Fells-Danzer, one of the nation's top linebacker recruits arrived at the Charlottesville campus on July 11 for the final semester of summer classes and has started working out with the Cavalier teammates.
All-American candidate Chris Long, the Cavaliers' defensive captain and son of Hall-of-Famer Howie Long, said that he's impressed by the incoming freshman class and that one of the guys who has really caught his eye is Fells-Danzer.
"I'm excited about this year's recruiting class," Long said. "There's a few guys that have really stood out. Nick Jenkins, J'Courtney Williams, and Terence Fells-Danzer have all looked good and are advancing every day.
"Fells-Danzer is still young and has to develop, but he's very athletic," Lond said. "He's got the tools to succeed, he just needs time to develop."
Is Groh on the hotseat?
Posted by accnation on July 31st, 2007
2007 ACC Nation Football Preview
Column by Chris Graham
I thought for a moment that Al Groh was going to reach out and throttle me.
I had just asked the often-bearish Virginia coach if he felt the pressure from fans and members of the media who have had him supposedly on the coaching hot seat since the beginning of last season.
I was sitting at the interview table in the chair next to Groh’s - maybe three, four feet away.
He was looking me in the eye when I asked the question. He then turned and faced straightaway as he gathered his thoughts - and the silence, which seemed to go on forever, but listening to the audio again, was perhaps four or five seconds, was deafening.
“Even though I’ve been doing this for 14 years, I guess I could best answer that based on this being the 14th year that I’ve been the head coach, every season and every game that I’ve ever been the coach of the team of, I’ve felt an urgency to figure out a way to get more points than the other guys,” Groh said in our interview at the 2007 ACC Football Kickoff in Pinehurst, N.C., last week.
And so it will be for Groh, who returned to his alma mater in 2001 talking about taking the Virginia program - which had to that point enjoyed a good bit of success under his predecessor, George Welsh - to the next level.
I was at the press conference where Groh was introduced to the media as the new UVa. coach - and I remember how he invoked the words national championship to describe his goals for the Virginia football program.
In his seventh season now, Groh has not seen anything near that level of success - going 42-33 overall and just 25-23 in the ACC.

=== TASK ITEM ===
Extend the Virginia football text, beginning after its final sentence. The records that come next are separate material and are not part of the football text.

=== Stored data ===
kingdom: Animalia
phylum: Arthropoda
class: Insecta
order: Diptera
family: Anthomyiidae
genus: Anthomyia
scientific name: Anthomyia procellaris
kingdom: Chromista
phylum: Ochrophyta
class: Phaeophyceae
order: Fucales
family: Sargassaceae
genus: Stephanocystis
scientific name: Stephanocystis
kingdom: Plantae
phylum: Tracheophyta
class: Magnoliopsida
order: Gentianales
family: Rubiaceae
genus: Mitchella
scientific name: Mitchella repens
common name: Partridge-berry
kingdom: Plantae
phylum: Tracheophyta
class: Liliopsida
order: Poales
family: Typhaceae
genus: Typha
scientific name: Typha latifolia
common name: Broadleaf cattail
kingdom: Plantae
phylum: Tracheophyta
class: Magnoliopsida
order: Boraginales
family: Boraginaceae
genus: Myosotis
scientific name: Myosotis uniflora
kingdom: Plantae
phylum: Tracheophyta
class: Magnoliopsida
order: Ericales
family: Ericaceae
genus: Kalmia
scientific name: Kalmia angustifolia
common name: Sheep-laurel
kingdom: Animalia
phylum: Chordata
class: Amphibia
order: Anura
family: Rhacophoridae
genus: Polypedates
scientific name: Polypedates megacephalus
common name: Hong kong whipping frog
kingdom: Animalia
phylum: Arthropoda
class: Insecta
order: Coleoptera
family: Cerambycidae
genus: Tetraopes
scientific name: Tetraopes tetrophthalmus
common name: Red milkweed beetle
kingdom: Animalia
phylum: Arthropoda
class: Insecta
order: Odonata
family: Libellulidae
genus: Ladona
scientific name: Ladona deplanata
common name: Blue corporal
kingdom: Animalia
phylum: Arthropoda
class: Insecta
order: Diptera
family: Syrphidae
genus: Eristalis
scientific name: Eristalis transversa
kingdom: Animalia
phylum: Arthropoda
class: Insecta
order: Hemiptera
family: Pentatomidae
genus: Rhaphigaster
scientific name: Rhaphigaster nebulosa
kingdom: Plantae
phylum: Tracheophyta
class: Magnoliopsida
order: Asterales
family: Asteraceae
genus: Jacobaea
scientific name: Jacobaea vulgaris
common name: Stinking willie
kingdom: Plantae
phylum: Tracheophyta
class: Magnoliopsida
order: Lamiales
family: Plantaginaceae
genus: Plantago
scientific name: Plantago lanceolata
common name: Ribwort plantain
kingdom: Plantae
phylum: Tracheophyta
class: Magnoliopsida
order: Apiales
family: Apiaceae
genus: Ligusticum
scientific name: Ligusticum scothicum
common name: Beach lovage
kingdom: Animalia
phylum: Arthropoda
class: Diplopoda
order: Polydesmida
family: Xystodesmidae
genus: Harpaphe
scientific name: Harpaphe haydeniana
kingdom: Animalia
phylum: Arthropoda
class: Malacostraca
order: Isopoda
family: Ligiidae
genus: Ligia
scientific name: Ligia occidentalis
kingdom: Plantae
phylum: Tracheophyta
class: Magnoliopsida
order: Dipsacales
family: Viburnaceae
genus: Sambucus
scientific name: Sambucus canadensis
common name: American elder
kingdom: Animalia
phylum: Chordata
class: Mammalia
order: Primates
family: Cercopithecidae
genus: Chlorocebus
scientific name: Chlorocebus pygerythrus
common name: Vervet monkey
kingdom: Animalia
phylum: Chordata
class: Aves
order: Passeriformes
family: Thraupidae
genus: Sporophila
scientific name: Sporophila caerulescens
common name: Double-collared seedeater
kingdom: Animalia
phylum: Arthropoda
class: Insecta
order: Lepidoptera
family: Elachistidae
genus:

=== EXERCISE ANSWER ===
Another broadcaster at the Football Kickoff confronted Groh with those numbers as a preface to another question - eliciting an interesting response from the coach.
“I didn’t know that - because I haven’t taken the time to add it up,” Groh said, before getting to the substance of the followup question, which was asked to get Groh to muse out loud on what more he wanted to do to get the UVa. program back on track after last year’s lackluster 5-7 finish.
“What more do we want to do? We want to win 13 in a year. I think that’s the objective every year,” Groh said.
When the broadcaster pressed on to get Groh to talk about his run at Virginia to date, Groh asserted that he looks back at past records only “as a means to make things better in the future.”
“I don’t see that it serves any purpose - what happened in 2002, I don’t think, has any bearing on what happens in 2007. What happened in the third week of the season doesn’t have any bearing on what happens the fourth week of the season. They’re all individual entities - whether it’s individual games or individual seasons. They’ve got to be put together differently,” Groh said.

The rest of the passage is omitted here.